WASHINGTON -- After a day of wrangling and heated negotiations in the Senate over health care reform, one of the most trusted progressive voices in the nation championed the latest compromise reached by Democrats.
"I judge all these plans by whether they move things forward or move things backward," Dean said on the CBS Early Show Wednesday. "This moves things forward."
The talks considerably weakened -- if not eliminated -- the much-discussed public insurance option, instead opting to increase coverage by expanding Medicare, a government-run single-payer program.
"Medicare is a very, very effective program," he said. "Everybody over 65 is in it, it works very well."
Though Dean has been a vocal champion of the public option, he reaffirmed that progressive goals of lowering costs and covering more people can be achieved in different ways.
"It is a public program that people over 55 are allowed to buy into, and it makes a lot of sense because you don't have to invent another bureaucracy to do it," Dean said. "This is what should have been done in the first place -- this kind of thing."
The public option hasn't won any support from Republicans, and some Democrats in conservative regions have been wary of backing it.
"I think this is still real reform," he said, pressed on whether jettisoning the public option meant the bill is no longer worth supporting. "Whatever we call it is irrelevant. Is it going to work? Yes, it is."
Dean said the Medicare expansions could potentially occur alongside a public option, but didn't say whether he thinks it will happen.
He had his criticisms, too.
"There's not much cost control in the bill on either side," he said, praising the House bill for seeking to reach many more American residents. "This isn't perfect and the coverage is not broad enough in my view, but I do think this is a positive step forward."
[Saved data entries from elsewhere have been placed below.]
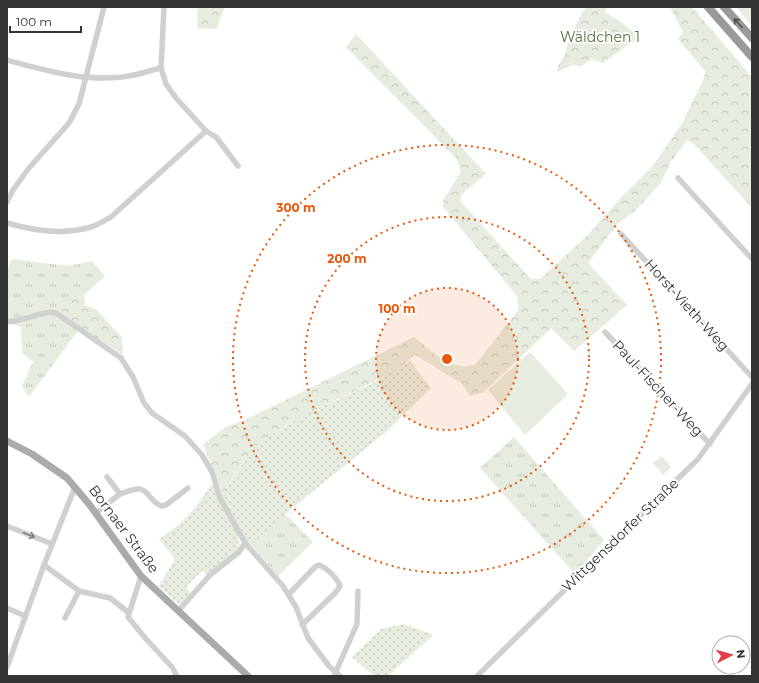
<svg xmlns="http://www.w3.org/2000/svg" width="759" height="683" viewBox="0 0 759 683" font-family="Montserrat,sans-serif">
	<style>
		.grass { fill: url(#grass-tufts) }
		.forest { fill: url(#forest-crowns) }
		.garden { fill: url(#garden-dots) }
		.pitch { fill: #e6ecdf }
		.lines { fill: none; stroke-linecap: round; stroke-linejoin: round }
		.minor { stroke: #d0d0d0; stroke-width: 5.5 }
		.major { stroke: #ababab; stroke-width: 7 }
		.highway { stroke: #9a9a9a; stroke-width: 8 }
		.oneway { stroke: #525252 }
		.oneway2 { stroke: #7a7a7a }
		.ring { fill: none; stroke: #e8590c; stroke-width: 2; stroke-dasharray: 2 4 }
		.labels { text-anchor: middle; dominant-baseline: central; stroke-width: 4; stroke-linejoin: round; paint-order: stroke }
		.park-label { font-size: 14px; fill: #566f40; stroke: #fff }
		.street-label { font-size: 14px; fill: #333; stroke: #fff }
		.centre { fill: #e8590c; stroke: #fff; stroke-width: 2 }
		.ring-label { font-size: 12px; text-anchor: middle; font-weight: bold; fill: #e8590c; stroke: #fff; stroke-width: 4; stroke-linejoin: round; paint-order: stroke }
	</style>
	<defs>
		<pattern id="grass-tufts" width="24" height="20" patternUnits="userSpaceOnUse"><rect width="24" height="20" fill="#e6ecdf"/><path d="M3 7l-1-3M5 7V3M7 7l1-3M15 17l-1-3M17 17v-4M19 17l1-3" fill="none" stroke="#c6cbc0"/></pattern>
		<pattern id="forest-crowns" width="20" height="18" patternUnits="userSpaceOnUse"><rect width="20" height="18" fill="#e6ecdf"/><path d="M2 6a3 3 0 1 1 6 0M12 15a3 3 0 1 1 6 0" fill="none" stroke="#c6cbc0"/></pattern>
		<pattern id="garden-dots" width="8" height="8" patternUnits="userSpaceOnUse"><rect width="8" height="8" fill="#e6ecdf"/><path d="M2 2h.1M6 6h.1" fill="none" stroke="#c6cbc0" stroke-width="1.8" stroke-linecap="round"/></pattern>
	</defs>
	<rect width="100%" height="100%" fill="#fff"/>
	<g class="grass">
		<path d="M 566,49 L 571,59 L 582,66 L 572,65 L 557,72 C 558,62 565,59 566,49 Z"/>
		<polygon points="12,259 68,266 92,261 105,276 84,295 55,308 80,328 29,397 22,386 33,362 22,353 21,327 7,323 7,270"/>
		<polygon points="514,437 604,540 575,574 480,468"/>
		<polygon points="285,514 313,542 278,576 251,545"/>
	</g>
	<g class="forest">
		<polygon points="198,7 225,7 216,29 197,28"/>
		<polygon points="586,7 607,7 605,12 618,20 639,37 603,63 591,59 582,66 571,59 566,49 580,16"/>
		<path d="M 670,7 L 692,7 L 752,77 L 752,208 L 693,143 L 687,140 L 670,163 L 661,183 L 635,211 L 618,223 L 588,263 L 627,305 L 574,351 L 551,328 L 484,392 L 470,396 L 462,384 L 414,354 C 408,364 398,368 388,374 C 349,396 305,411 268,437 C 248,451 236,473 223,494 L 203,444 L 226,427 L 247,419 L 414,337 C 433,352 449,371 475,365 L 519,309 L 517,296 L 443,207 L 443,200 L 461,172 L 457,159 L 346,47 L 356,34 L 486,174 L 462,194 L 460,201 L 531,279 L 540,279 L 589,234 L 616,203 L 652,167 L 683,122 L 704,78 L 705,71 L 678,39 L 683,32 Z"/>
		<polygon points="736,7 752,7 752,26"/>
		<polygon points="84,295 85,305 96,309 122,338 123,355 81,328 54,308"/>
	</g>
	<g class="garden">
		<path d="M 410,361 L 431,388 L 386,432 L 285,514 L 251,545 L 245,543 L 238,535 L 239,548 L 236,551 L 207,575 L 203,570 L 186,587 L 191,594 L 181,606 L 159,586 L 175,559 L 159,539 C 187,521 194,510 212,484 L 220,498 L 246,459 L 255,447 L 269,436 L 306,414 L 371,384 Z"/>
		<polygon points="404,624 433,635 388,676 374,676 352,657 381,629"/>
	</g>
	<g class="pitch">
		<polygon points="530,352 568,394 525,435 488,390"/>
		<polygon points="662,456 671,467 663,475 653,463"/>
	</g>
	<g class="lines">
		<g class="minor">
			<polyline points="164,7 161,68 166,84 176,98 206,131 216,137 238,166"/>
			<path d="M 7,60 C 47,71 93,84 134,75 C 143,73 152,70 161,68"/>
			<polyline points="678,178 752,259"/>
			<polyline points="7,202 13,190 29,168 69,123 79,104 104,7"/>
			<path d="M 7,223 C 34,231 64,235 91,227 C 98,225 105,220 111,217 L 206,131"/>
			<polyline points="621,234 752,377"/>
			<path d="M 7,321 C 25,323 38,310 56,313 L 121,358 L 133,377 L 144,403 L 152,413 L 185,436 L 202,455 L 212,472 L 220,498 L 245,543 L 283,586 L 296,607 L 308,638 L 329,666 L 340,676"/>
			<polyline points="605,332 710,444"/>
			<path d="M 107,477 L 120,494 C 135,489 141,484 151,498 C 154,501 156,504 161,506 L 166,505 L 188,488"/>
			<polyline points="96,513 120,494"/>
			<polyline points="7,526 52,544"/>
			<polyline points="44,565 79,591 110,598 129,613"/>
			<polyline points="141,576 128,617 146,639 172,667 177,676"/>
			<path d="M 289,594 L 315,567 L 319,565 C 327,568 337,578 340,586 L 336,592 L 302,625"/>
			<polyline points="7,608 25,616"/>
			<polyline points="179,610 210,575 239,552 245,543"/>
			<polyline points="65,618 79,591"/>
			<polyline points="7,667 44,565 75,487"/>
			<polyline points="334,676 357,624 358,591"/>
			<polyline points="477,676 698,459 752,384"/>
		</g>
		<polyline class="major" points="7,441 32,454 67,478 89,504 141,576 248,676"/>
		<g class="highway">
			<polyline points="708,7 752,57"/>
			<polyline points="724,7 752,38"/>
		</g>
	</g>
	<defs><path id="oneway-shaft" d="M-6 0H5M1.5-3L5.5 0L1.5 3" fill="none" stroke-width="1.6" stroke-linecap="round" stroke-linejoin="round"/></defs>
	<use class="oneway" href="#oneway-shaft" transform="translate(738 23) rotate(-132)"/>
	<use class="oneway2" href="#oneway-shaft" transform="translate(29 535) rotate(22)"/>
	<circle cx="447" cy="359" r="71" fill="#e8590c" fill-opacity=".12"/>
	<g class="ring">
		<circle cx="447" cy="359" r="71"/>
		<circle cx="447" cy="359" r="142"/>
		<circle cx="447" cy="359" r="214"/>
	</g>
	<g class="labels">
		<g class="park-label">
			<text x="600" y="37">Wäldchen 1</text>
		</g>
		<g class="street-label">
			<text transform="translate(687 305) rotate(48)">Horst-Vieth-Weg</text>
			<text transform="translate(658 388) rotate(47)">Paul-Fischer-Weg</text>
			<text transform="translate(124 529) rotate(53)">Bornaer Straße</text>
			<text transform="translate(620 535) rotate(-44)">Wittgensdorfer Straße</text>
		</g>
	</g>
	<circle cx="447" cy="359" r="6" class="centre"/>
	<g class="ring-label">
		<text x="296" y="212">300 m</text>
		<text x="347" y="263">200 m</text>
		<text x="397" y="313">100 m</text>
	</g>
	<rect width="759" height="683" fill="none" stroke="#333333" stroke-width="16"/>
	<g transform="translate(731 655) rotate(84)"><circle r="19" fill="#ffffff" stroke="#adadad"/>
	<path d="M0-3L7 15L0 10L-7 15Z" fill="#e33c49"/>
	<text y="-6" font-size="11" font-weight="bold" text-anchor="middle" fill="#333333">N</text>
	</g>
	<path d="M10 26v6h71v-6" fill="none" stroke="#333333" stroke-width="2"/>
	<text x="16" y="26" font-size="12" fill="#333333" stroke="#ffffff" stroke-width="3" paint-order="stroke">100 m</text>
</svg>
Senate Minority Leader Mitch McConnell (R-KY), who hasn't showed much enthusiasm toward anything Democrats have proposed on health care, was caught in a major flip-flop yesterday after reversing his stance on Medicare in the span of one day.
An important vote over whether to slap stronger restrictions on abortion coverage in the health care exchanges failed yesterday by a margin of 54 to 45, signaling a major victory for pro-choice individuals after what appeared to be a series of steps in the opposite direction.
This video is from CBS' Early Show, broadcast Dec. 9, 2009.